DIY: Indian Mutual Fund Terms

In the financial market, Mutual fund investments are charming products. So, while deciding or comparing any MF one should never only compare the return. There are few other risk parameters which should also be taken into consideration. Few of them are listed and explained below:

Alpha

A figure of 0 in the case of alpha is indicative of an asset manager’s performance graph to be precisely in line with the benchmark index. Any number in the negatives would suggest the asset manager’s performance as underwhelming. Further, alpha in mutual funds beyond 0 showcases the fund manager’s achievement of outperforming the benchmark index. The baseline for alpha in Mutual Funds is 0.

For example: if an asset manager can reap a 10% return on a specific Mutual Fund against a benchmark index of 8%, his/her alpha ratio would be 2. Investors opt to invest as per the alpha ratio in Mutual Funds around 1.5. Note that the alpha ratio in Mutual Funds should be considered based on a mean of previous performance and not just on current data.

Beta

The baseline for beta in Mutual Funds is 1.In case of beta, value 1 suggests that a specific fund responds to market volatility equivalently, i.e. the shift in its price is equivalent to the benchmark movements.
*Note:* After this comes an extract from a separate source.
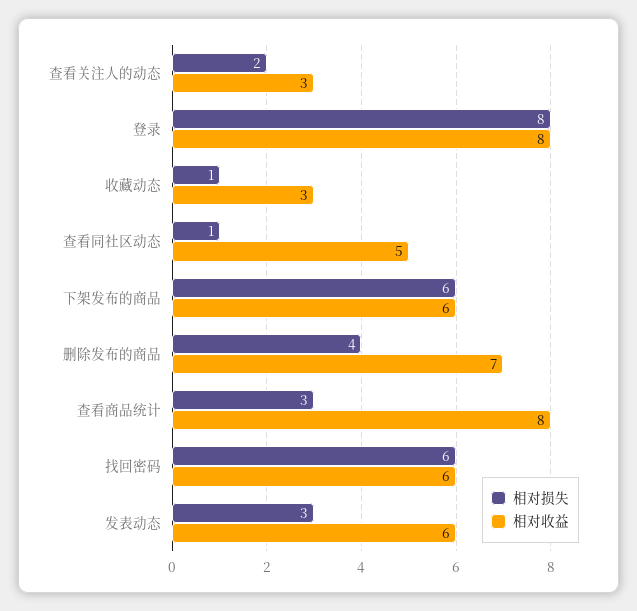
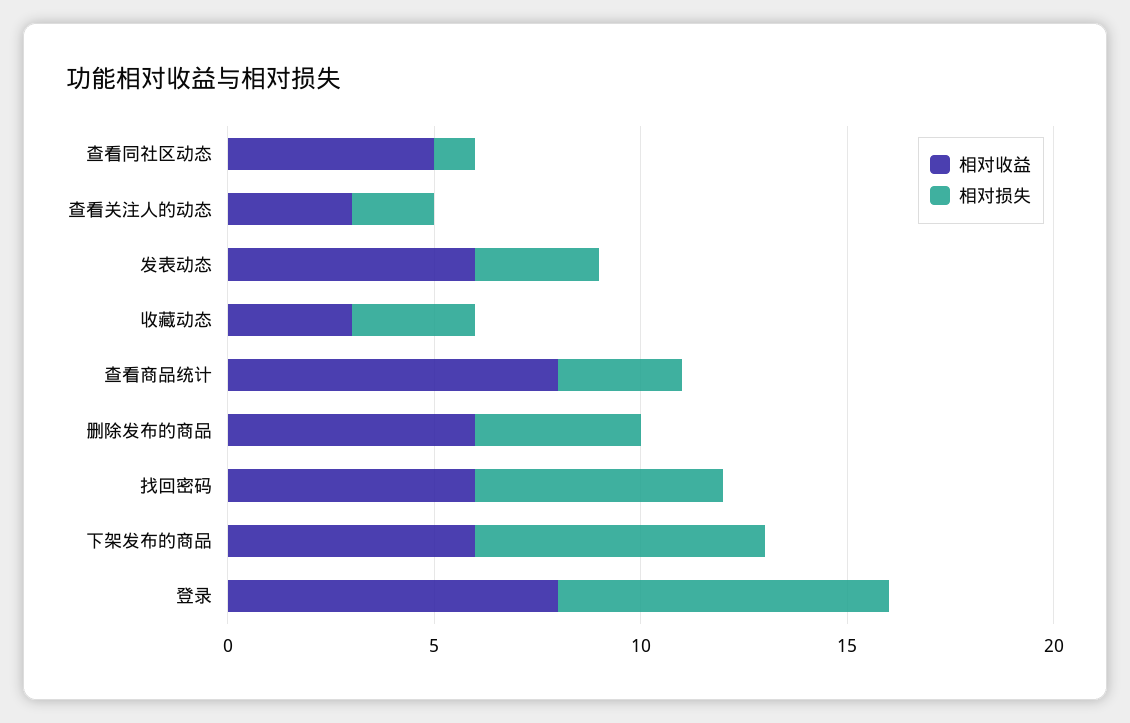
相对损失, 收藏动态: 1 -> 3
相对损失, 下架发布的商品: 6 -> 7
相对收益, 删除发布的商品: 7 -> 6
A value above 1 represents that a specific fund demonstrates a more significant shift in its price compared to benchmark movement. A value below 1 represents the opposite.

For Example: The beta ratio of a specific Mutual Fund is 0.7 or 70%; it means the fund is 0.3 or 30% less volatile than the benchmark index. A Beta ratio value of 1 indicates a lower risk and lower growth potential compared to ratios at par or above 1. Investors with a low-risk appetite would always prefer a lower beta ratio in Mutual Funds as it indicates a steadier response to a volatile market condition. Similarly, investors with the investment objective of higher returns would prefer beta ratios of 1 or more than 1.

Standard deviation

It is used to measure the variation of a set of data from the mean or average. In the case of Mutual Funds, the standard deviation indicates the digression of Mutual Fund returns in different phases of the market from the average or mean as calculated prior. Financial advisors and investors use this data to gauge a specific fund’s volatility.

Sharpe Ratio

It is used by investors to measure the return provided by a fund in comparison to the risk it carries. The process of calculating the Sharpe ratio includes deducting the risk-free rate from the mean figure. Simply, it helps analyse the profits earned from varying degrees of risk. In other words, it represents the risk-adjusted return of an investment.

P/E Ratio

Price earning Ratios or PER represents how much a single unit of a fund can earn and what price is to be paid for that unit. It is the ratio between the current price of a single unit of a fund and the earnings per share of it.

R-Square

It indicates the percentage of fund returns that conform to the movements in the existing benchmark index. In principle, this method is the closest to alpha and beta ratios. R-square ratio figures lie somewhere between 0 and 1. The value 0 suggests that there is no percentage of funds in a portfolio that reacts to movement in its respective benchmark index; whereas the value 1 represents that change in the benchmark index mirrors the movements in fund returns.